Many Ohio deer hunters don't pay much attention to crop reports though following the paper trail of what grain is being retrieved from the field is still of vital importance.
Just ask Mike Tonkovich, the Ohio Division of Wildlife's deer management administrator.
The reason Tonkovich is interested in how much corn is being harvested and how much soybeans are still left to be plucked is because these crops help determine how many deer are killed by hunters. Particularly firearms deer hunters.
The more standing corn that remains come the start of Ohio's deer firearms-hunting season - set for Nov. 29 - the many more places a white-tail has to hide in, Tonkovich says.
Give a deer a large chunk of unharvested corn and the animal will virtually disappear from sight. And toward the back end of the gun season a whole mess of hard-pressed deer will find sanctuary in a corn field. Only if they are booted out by a drive or a slow-moving solo hunter will the deer bolt for the hunter-filled woods.
And while the news has proven bad for archery hunters this fall because of the massive crop of white oak acorns, the take on the harvest of corn should encourage gun hunters at the very least.

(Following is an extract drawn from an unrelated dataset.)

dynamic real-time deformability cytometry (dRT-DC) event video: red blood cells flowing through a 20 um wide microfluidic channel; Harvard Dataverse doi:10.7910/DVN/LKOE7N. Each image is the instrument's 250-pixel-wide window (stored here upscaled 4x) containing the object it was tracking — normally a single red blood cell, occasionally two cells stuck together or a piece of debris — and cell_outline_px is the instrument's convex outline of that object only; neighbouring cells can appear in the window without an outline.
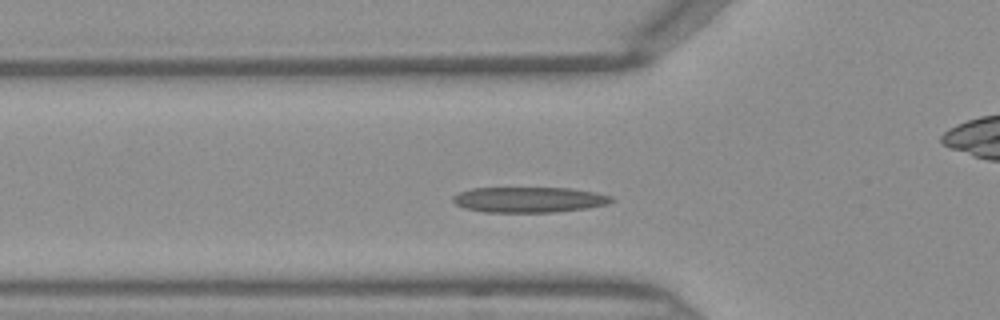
{"species": "Egyptian fruit bat (a non-hibernating species)", "species_latin": "Rousettus aegyptiacus", "temperature_condition": "warm", "stored_images_in_passage": 37, "camera_frame_rate_fps": 3000, "um_per_image_px": 0.085, "frame": {"image": 1, "passage_image": 11, "time_ms": 3.333, "image_size_px": [1000, 320], "cell_outline_px": [[616, 200], [608, 204], [588, 208], [556, 212], [484, 212], [464, 208], [456, 204], [452, 200], [452, 196], [460, 192], [472, 188], [572, 188], [596, 192], [612, 196]], "centroid_in_image_um": [45.01, 16.97], "position_along_channel_um": 80.8, "area_um2": 23.76}}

The most recent weekly crop report issued jointly by the U.S. Department of Agriculture and the Ohio Department of Agriculture shows that 64 percent of the corn used for grain has been harvested. That's well ahead of the long-term five-year average of 23 percent, which indicates that Ohio's deer herd is experiencing shrinking hiding places.
Also, 80 percent of the state's soybean crop has been picked, compared to 59 percent for the five-year average. And while deer don't hide in soybean fields they do eat the bean pods. Thus, the deer have less agricultural grain to munch on at night.